_EXERCISE:_ Check every line of the data and copy the ones where "Park" appears.

--- --- ---

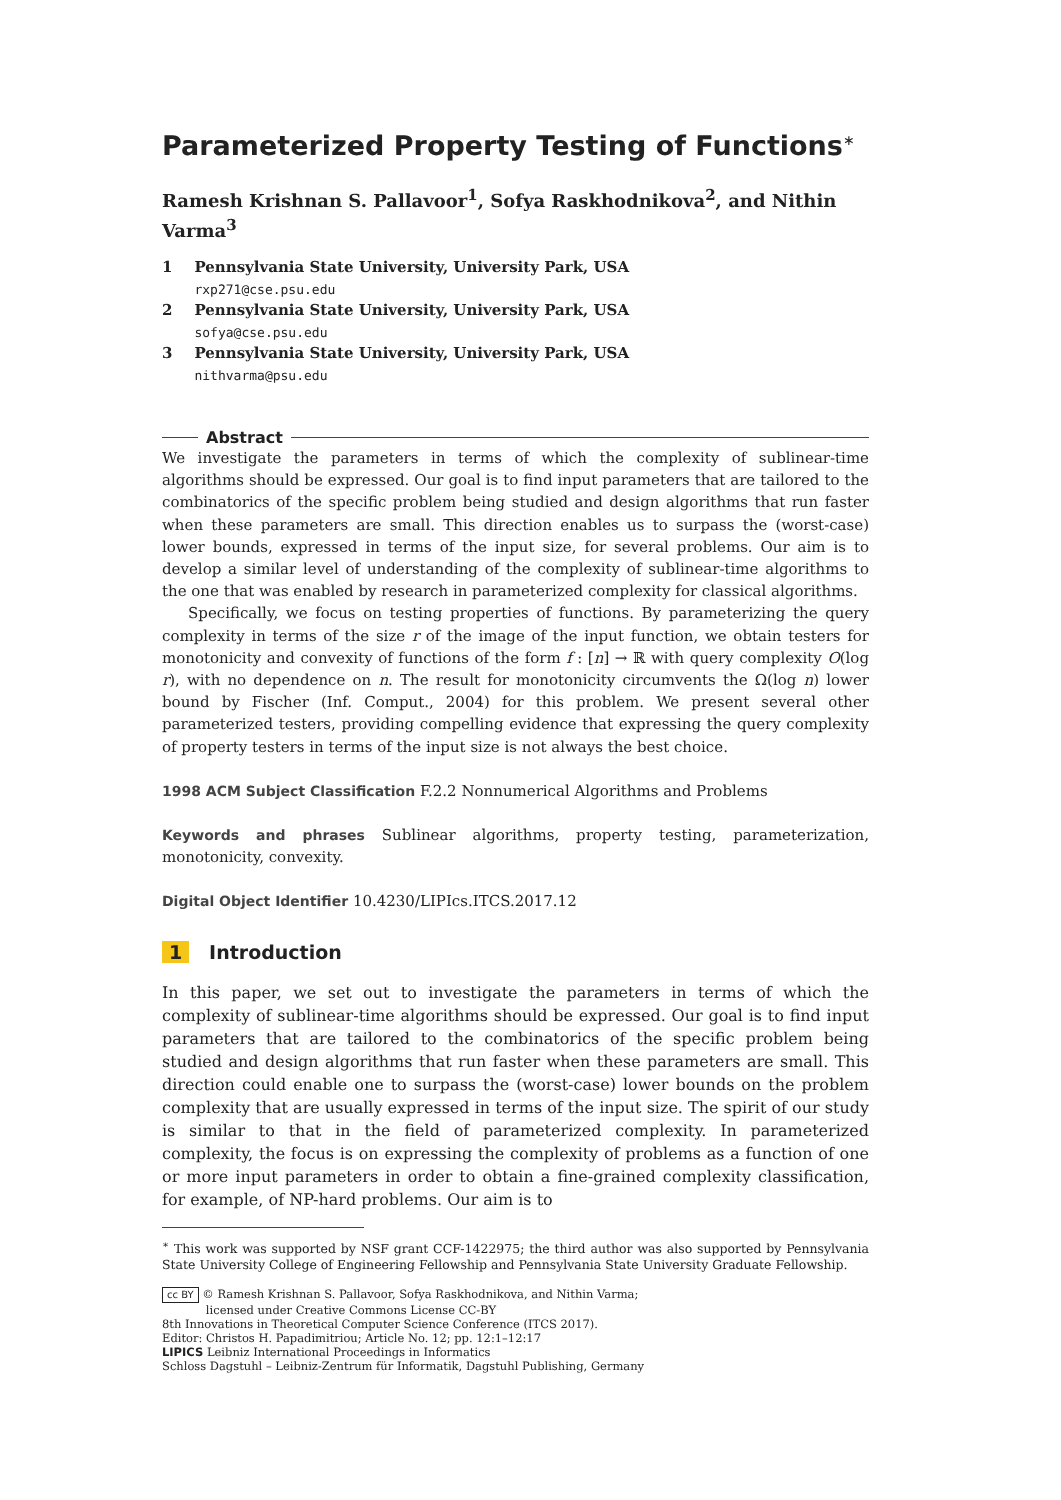Parameterized Property Testing of Functions<sup>∗</sup>
Ramesh Krishnan S. Pallavoor<sup>1</sup>, Sofya Raskhodnikova<sup>2</sup>, and Nithin Varma<sup>3</sup>
| 1 | Pennsylvania State University, University Park, USA rxp271@cse.psu.edu |
| 2 | Pennsylvania State University, University Park, USA sofya@cse.psu.edu |
| 3 | Pennsylvania State University, University Park, USA nithvarma@psu.edu |
Abstract
We investigate the parameters in terms of which the complexity of sublinear-time algorithms should be expressed. Our goal is to find input parameters that are tailored to the combinatorics of the specific problem being studied and design algorithms that run faster when these parameters are small. This direction enables us to surpass the (worst-case) lower bounds, expressed in terms of the input size, for several problems. Our aim is to develop a similar level of understanding of the complexity of sublinear-time algorithms to the one that was enabled by research in parameterized complexity for classical algorithms.
Specifically, we focus on testing properties of functions. By parameterizing the query complexity in terms of the size r of the image of the input function, we obtain testers for monotonicity and convexity of functions of the form f : [n] → ℝ with query complexity O(log r), with no dependence on n. The result for monotonicity circumvents the Ω(log n) lower bound by Fischer (Inf. Comput., 2004) for this problem. We present several other parameterized testers, providing compelling evidence that expressing the query complexity of property testers in terms of the input size is not always the best choice.
1998 ACM Subject Classification F.2.2 Nonnumerical Algorithms and Problems
Keywords and phrases Sublinear algorithms, property testing, parameterization, monotonicity, convexity.
Digital Object Identifier 10.4230/LIPIcs.ITCS.2017.12
1 Introduction
In this paper, we set out to investigate the parameters in terms of which the complexity of sublinear-time algorithms should be expressed. Our goal is to find input parameters that are tailored to the combinatorics of the specific problem being studied and design algorithms that run faster when these parameters are small. This direction could enable one to surpass the (worst-case) lower bounds on the problem complexity that are usually expressed in terms of the input size. The spirit of our study is similar to that in the field of parameterized complexity. In parameterized complexity, the focus is on expressing the complexity of problems as a function of one or more input parameters in order to obtain a fine-grained complexity classification, for example, of NP-hard problems. Our aim is to
<sup>∗</sup> This work was supported by NSF grant CCF-1422975; the third author was also supported by Pennsylvania State University College of Engineering Fellowship and Pennsylvania State University Graduate Fellowship.
cc BY © Ramesh Krishnan S. Pallavoor, Sofya Raskhodnikova, and Nithin Varma;
licensed under Creative Commons License CC-BY
8th Innovations in Theoretical Computer Science Conference (ITCS 2017).
Editor: Christos H. Papadimitriou; Article No. 12; pp. 12:1–12:17
LIPICS Leibniz International Proceedings in Informatics
Schloss Dagstuhl – Leibniz-Zentrum für Informatik, Dagstuhl Publishing, Germany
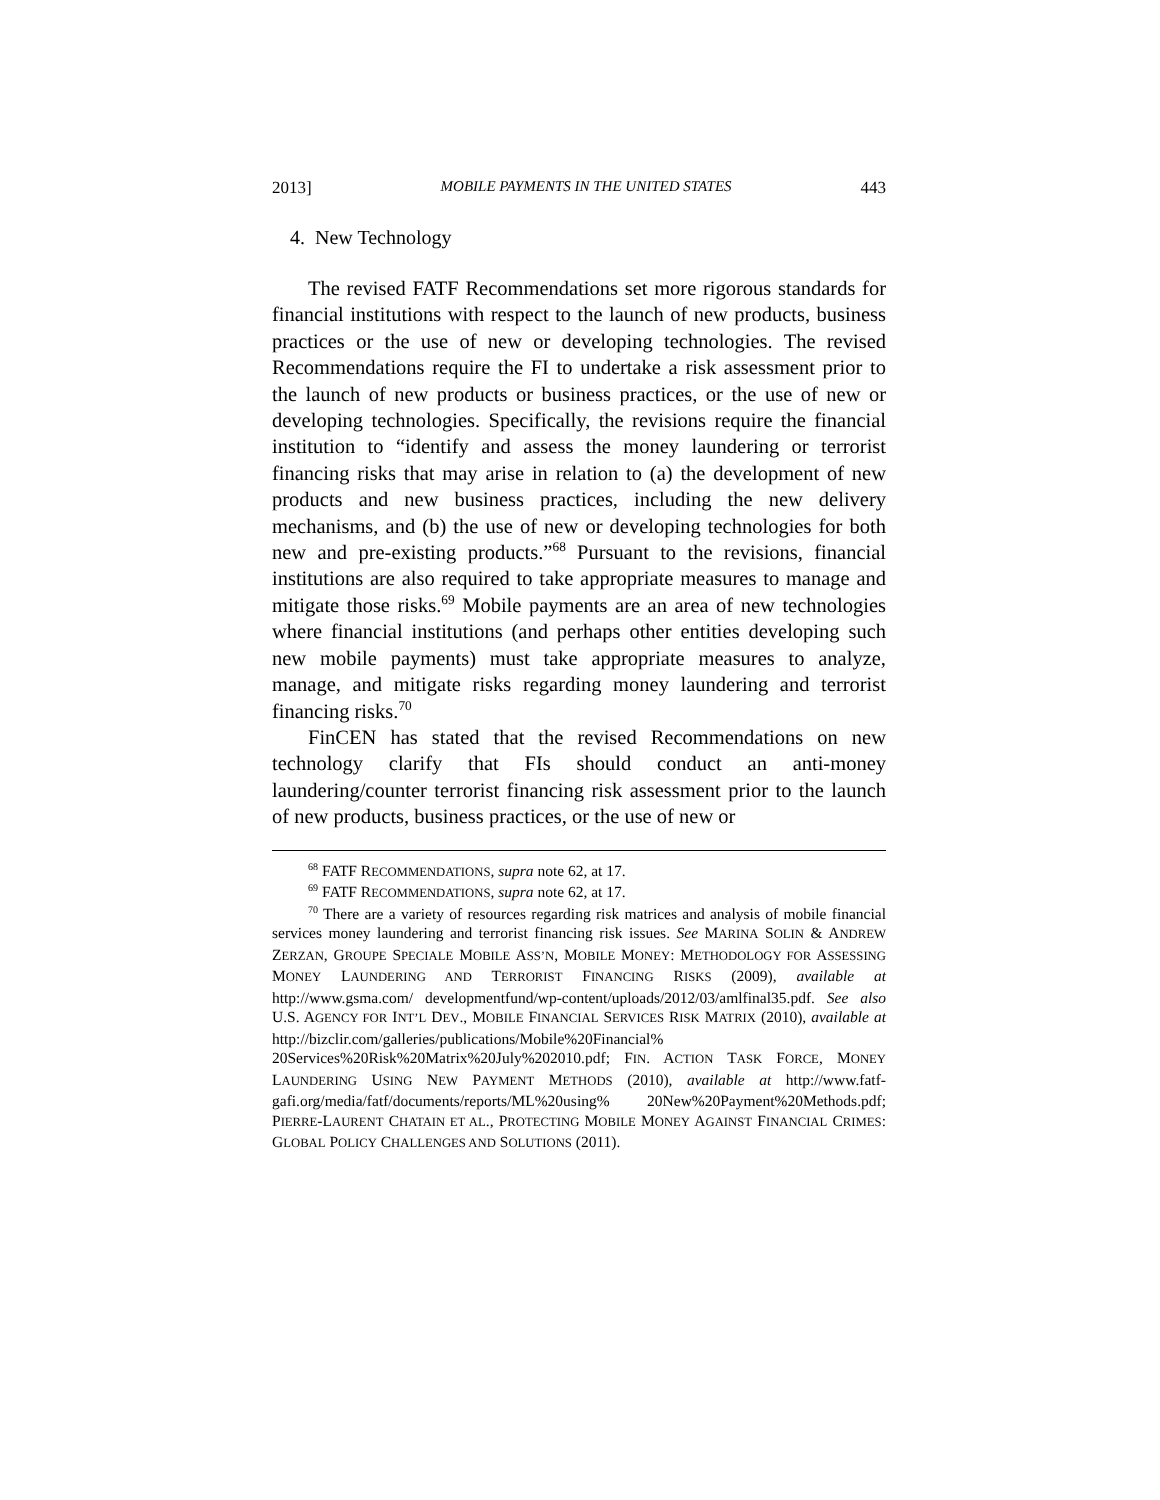2013] MOBILE PAYMENTS IN THE UNITED STATES 443
4. New Technology
The revised FATF Recommendations set more rigorous standards for financial institutions with respect to the launch of new products, business practices or the use of new or developing technologies. The revised Recommendations require the FI to undertake a risk assessment prior to the launch of new products or business practices, or the use of new or developing technologies. Specifically, the revisions require the financial institution to “identify and assess the money laundering or terrorist financing risks that may arise in relation to (a) the development of new products and new business practices, including the new delivery mechanisms, and (b) the use of new or developing technologies for both new and pre-existing products.”<sup>68</sup> Pursuant to the revisions, financial institutions are also required to take appropriate measures to manage and mitigate those risks.<sup>69</sup> Mobile payments are an area of new technologies where financial institutions (and perhaps other entities developing such new mobile payments) must take appropriate measures to analyze, manage, and mitigate risks regarding money laundering and terrorist financing risks.<sup>70</sup>
FinCEN has stated that the revised Recommendations on new technology clarify that FIs should conduct an anti-money laundering/counter terrorist financing risk assessment prior to the launch of new products, business practices, or the use of new or
<sup>68</sup> FATF RECOMMENDATIONS, supra note 62, at 17.
<sup>69</sup> FATF RECOMMENDATIONS, supra note 62, at 17.
<sup>70</sup> There are a variety of resources regarding risk matrices and analysis of mobile financial services money laundering and terrorist financing risk issues. See MARINA SOLIN & ANDREW ZERZAN, GROUPE SPECIALE MOBILE ASS’N, MOBILE MONEY: METHODOLOGY FOR ASSESSING MONEY LAUNDERING AND TERRORIST FINANCING RISKS (2009), available at http://www.gsma.com/ developmentfund/wp-content/uploads/2012/03/amlfinal35.pdf. See also U.S. AGENCY FOR INT’L DEV., MOBILE FINANCIAL SERVICES RISK MATRIX (2010), available at http://bizclir.com/galleries/publications/Mobile%20Financial% 20Services%20Risk%20Matrix%20July%202010.pdf; FIN. ACTION TASK FORCE, MONEY LAUNDERING USING NEW PAYMENT METHODS (2010), available at http://www.fatf-gafi.org/media/fatf/documents/reports/ML%20using% 20New%20Payment%20Methods.pdf; PIERRE-LAURENT CHATAIN ET AL., PROTECTING MOBILE MONEY AGAINST FINANCIAL CRIMES: GLOBAL POLICY CHALLENGES AND SOLUTIONS (2011).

--- --- ---

_RESULT FOR THIS EXERCISE:_
| 1 | Pennsylvania State University, University Park, USA rxp271@cse.psu.edu |
| 2 | Pennsylvania State University, University Park, USA sofya@cse.psu.edu |
| 3 | Pennsylvania State University, University Park, USA nithvarma@psu.edu |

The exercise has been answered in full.